This attack on working hours is part of the Coalition government's assault on the jobs and conditions of public servants, launched in the recent federal budget. In initial bargaining, which started on July 1, the department reduced its previous enterprise bargaining agreement (EBA) from 116 pages to 42, making a huge cut to employee rights and entitlements.
In addition to longer work hours, staff are being pressured to accept a loss of overtime payments, reduced leave entitlements, an end to the right of consultation on work rosters, and a stricter "performance management" regime.
CPSU deputy national president Lisa Newman said the plan was a "shocker”, and warned CPSU members to brace for a fresh attack on their wages when the department managers release their pay offer.
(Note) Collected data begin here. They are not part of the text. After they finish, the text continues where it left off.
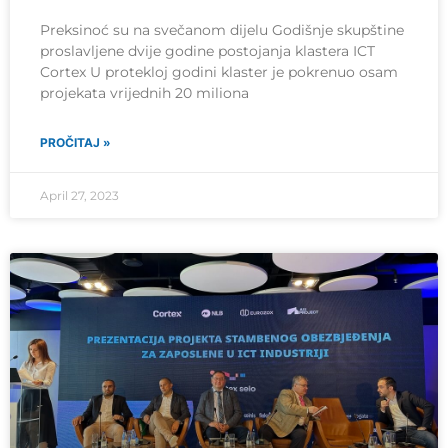
Preksinoć su na svečanom dijelu Godišnje skupštine
proslavljene dvije godine postojanja klastera ICT
Cortex U protekloj godini klaster je pokrenuo osam
projekata vrijednih 20 miliona
PROČITAJ »
April 27, 2023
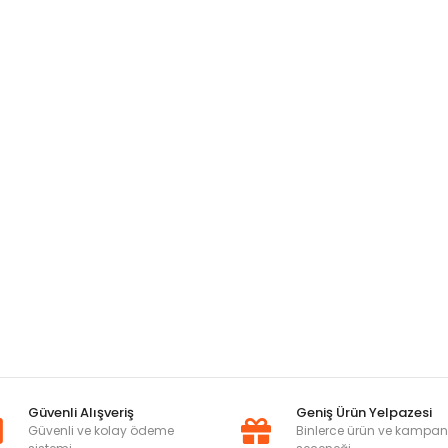
Güvenli Alışveriş
Geniş Ürün Yelpazesi
Güvenli ve kolay ödeme
Binlerce ürün ve kampa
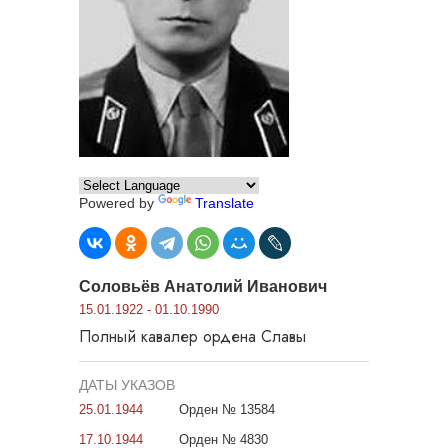
Powered by
Translate
Соловьёв Анатолий Иванович
15.01.1922 - 01.10.1990
Полный кавалер ордена Славы
ДАТЫ УКАЗОВ
25.01.1944
Орден № 13584
17.10.1944
Орден № 4830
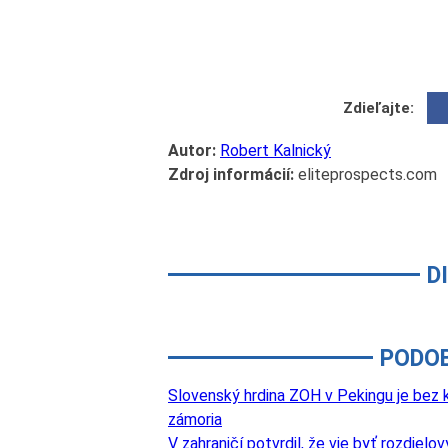
Zdieľajte:
Autor:
Robert Kalnický
Zdroj informácií:
eliteprospects.com
D
PODO
Slovenský hrdina ZOH v Pekingu je bez k
zámoria
V zahraničí potvrdil, že vie byť rozdie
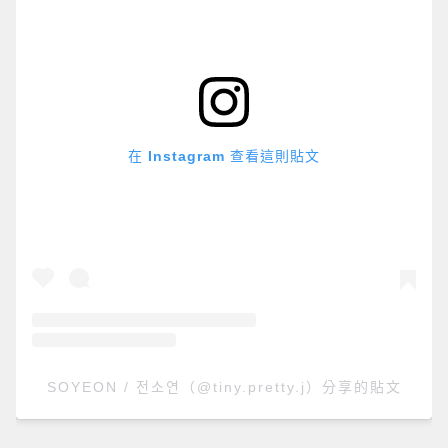
在 Instagram 查看這則貼文
SOYEON / 전소연（@tiny.pretty.j）分享的貼文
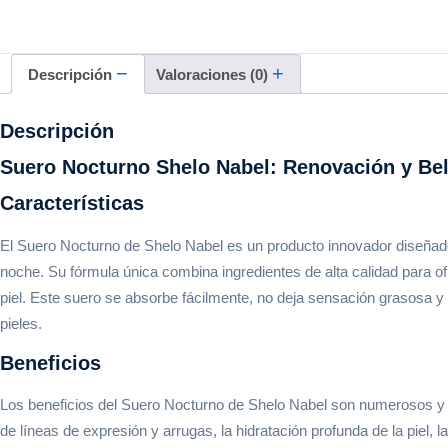
Descripción
Valoraciones (0)
Descripción
Suero Nocturno Shelo Nabel: Renovación y Be
Características
El Suero Nocturno de Shelo Nabel es un producto innovador diseñado pa
noche. Su fórmula única combina ingredientes de alta calidad para ofr
piel. Este suero se absorbe fácilmente, no deja sensación grasosa y
pieles.
Beneficios
Los beneficios del Suero Nocturno de Shelo Nabel son numerosos y no
de líneas de expresión y arrugas, la hidratación profunda de la piel, 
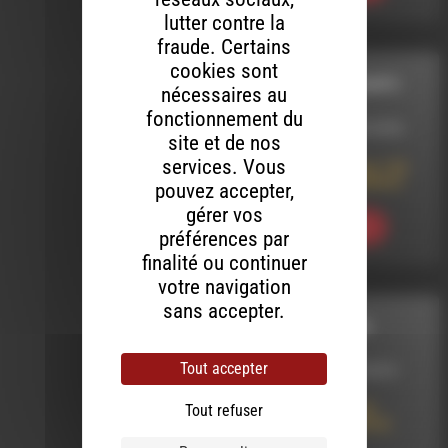
lutter contre la
fraude. Certains
cookies sont
STARS DES CHAMPS
nécessaires au
fonctionnement du
LE 15 NOVEMBRE 2016
site et de nos
services. Vous
Stars des Champs 144
avec Slone & Flawless
pouvez accepter,
gérer vos
Ecouter
préférences par
finalité ou continuer
votre navigation
sans accepter.
POWER STATION
Tout accepter
LE 5 NOVEMBRE 2014
Tout refuser
Power Station 58 :
John Holt Tribute &
New Releases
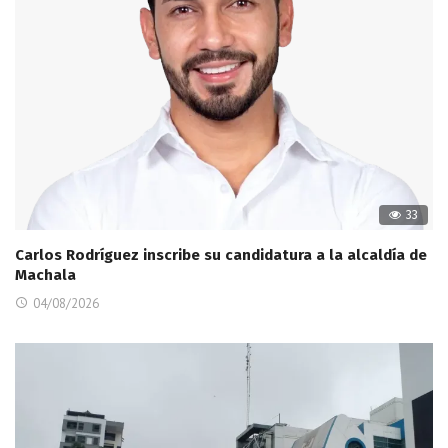
33
Carlos Rodríguez inscribe su candidatura a la alcaldía de
Machala
04/08/2026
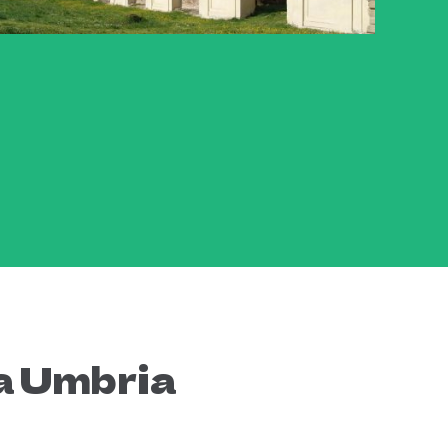
ta Umbria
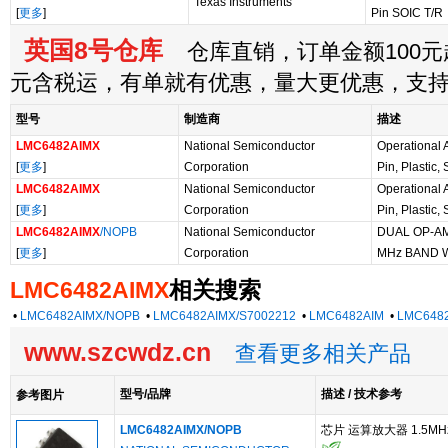
Texas Instruments
[
更多
]
Pin SOIC T/R
英国8号仓库
仓库直销，订单金额100元起
元含税运，有单就有优惠，量大更优惠，支
型号
制造商
描述
LMC6482AIMX
National Semiconductor
Operational 
[
更多
]
Corporation
Pin, Plastic,
LMC6482AIMX
National Semiconductor
Operational 
[
更多
]
Corporation
Pin, Plastic,
LMC6482AIMX
/NOPB
National Semiconductor
DUAL OP-AM
[
更多
]
Corporation
MHz BAND 
LMC6482AIMX
相关搜索
•
LMC6482AIMX/NOPB
•
LMC6482AIMX/S7002212
•
LMC6482AIM
•
LMC648
www.szcwdz.cn
查看更多相关产品
型号/品牌
描述 / 技术参考
参考图片
LMC6482AIMX/NOPB
芯片 运算放大器 1.5MHz 1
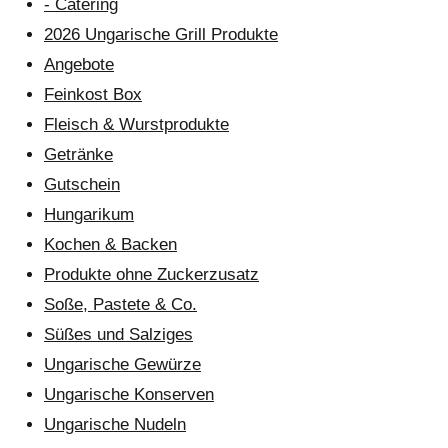
- Catering
2026 Ungarische Grill Produkte
Angebote
Feinkost Box
Fleisch & Wurstprodukte
Getränke
Gutschein
Hungarikum
Kochen & Backen
Produkte ohne Zuckerzusatz
Soße, Pastete & Co.
Süßes und Salziges
Ungarische Gewürze
Ungarische Konserven
Ungarische Nudeln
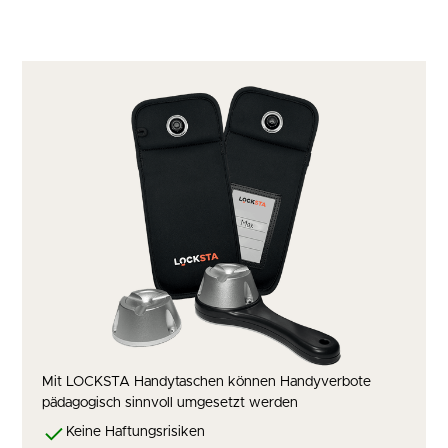
Mit LOCKSTA Handytaschen können Handyverbote
pädagogisch sinnvoll umgesetzt werden
Keine Haftungsrisiken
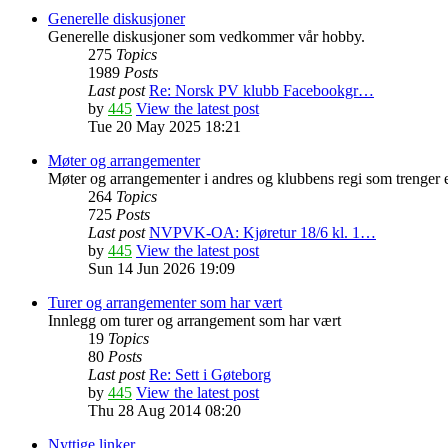
Generelle diskusjoner
Generelle diskusjoner som vedkommer vår hobby.
275
Topics
1989
Posts
Last post
Re: Norsk PV klubb Facebookgr…
by
445
View the latest post
Tue 20 May 2025 18:21
Møter og arrangementer
Møter og arrangementer i andres og klubbens regi som trenger 
264
Topics
725
Posts
Last post
NVPVK-OA: Kjøretur 18/6 kl. 1…
by
445
View the latest post
Sun 14 Jun 2026 19:09
Turer og arrangementer som har vært
Innlegg om turer og arrangement som har vært
19
Topics
80
Posts
Last post
Re: Sett i Gøteborg
by
445
View the latest post
Thu 28 Aug 2014 08:20
Nyttige linker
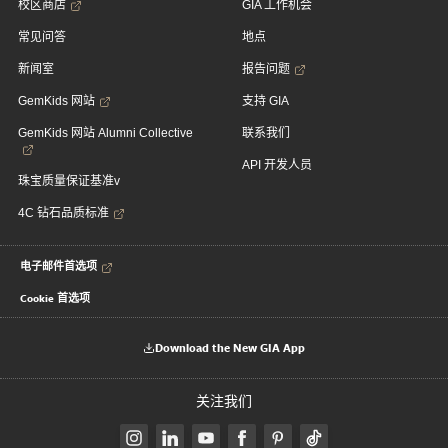
校区商店
GIA 工作机会
常见问答
地点
新闻室
报告问题
GemKids 网站
支持 GIA
GemKids 网站 Alumni Collective
联系我们
API 开发人员
珠宝质量保证基准v
4C 钻石品质标准
电子邮件首选项
Cookie 首选项
Download the New GIA App
关注我们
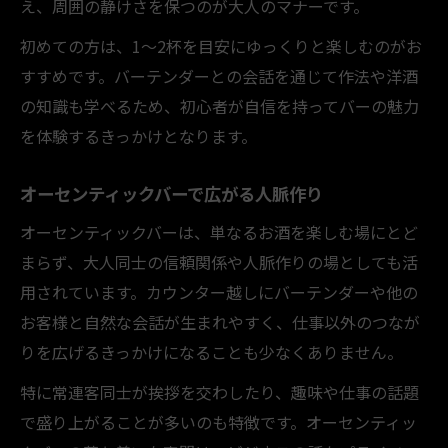
え、周囲の静けさを保つのが大人のマナーです。
初めての方は、1〜2杯を目安にゆっくりと楽しむのがお
すすめです。バーテンダーとの会話を通じて作法や洋酒
の知識も学べるため、初心者が自信を持ってバーの魅力
を体験するきっかけとなります。
オーセンティックバーで広がる人脈作り
オーセンティックバーは、単なるお酒を楽しむ場にとど
まらず、大人同士の信頼関係や人脈作りの場としても活
用されています。カウンター越しにバーテンダーや他の
お客様と自然な会話が生まれやすく、仕事以外のつなが
りを広げるきっかけになることも少なくありません。
特に常連客同士が挨拶を交わしたり、趣味や仕事の話題
で盛り上がることが多いのも特徴です。オーセンティッ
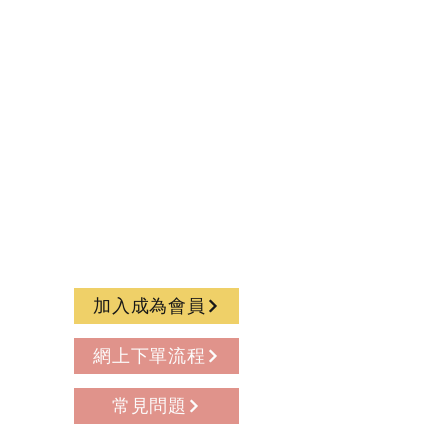
加入成為會員
網上下單流程
常見問題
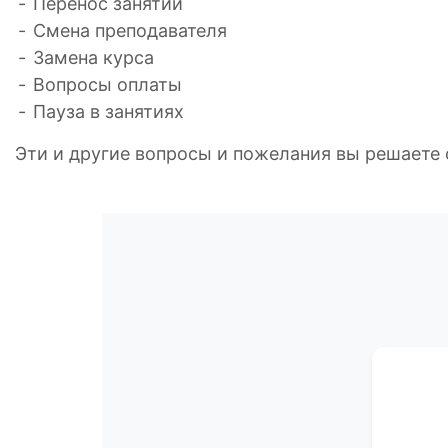
Перенос занятий
Смена преподавателя
Замена курса
Вопросы оплаты
Пауза в занятиях
Эти и другие вопросы и пожелания вы решает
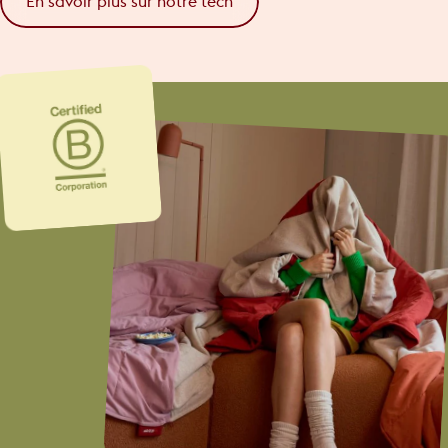
En savoir plus sur notre tech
She told CPSU members that the bosses' plan to add six minutes to the department's working day of 7.5 hours would add up to big gains for the federal government.
"This means working an extra six minutes a day will deliver the government $104 million in additional working hours, but will not deliver you a fair and reasonable pay rise," Newman said, the July 8 Sydney Morning Herald reported.
She also accused the department of delaying making a pay offer, saying public servants were, in effect, on a pay freeze while negotiations continued, after the government banned back-pay in new workplace agreements.
A July 3 CPSU statement said: "The government has a radical agenda to cut job security, rights, real wages and conditions.
"Job cuts as an industrial weapon: The government announced 16,500 job losses in the budget, and more cuts are expected before the end of the year. Government and agencies are using genuine staff concerns over job cuts to lower bargaining expectations and 'soften' people up for substandard agreements. This is an attempt to fool [Australian Public Service] workers into accepting agreements which strip critical rights at the same time as 16,500 jobs are being cut.
"Building support: At the same time as our bargaining campaign is gathering momentum, we are also campaigning strongly about budget cuts ahead. We are taking every opportunity to argue against such deep cuts and speak up for the important work public sector workers do. We are also lobbying hard to stop legislative change that impact your rights, your jobs and services, and working closely with community groups and the Australian Council of Trade Unions.”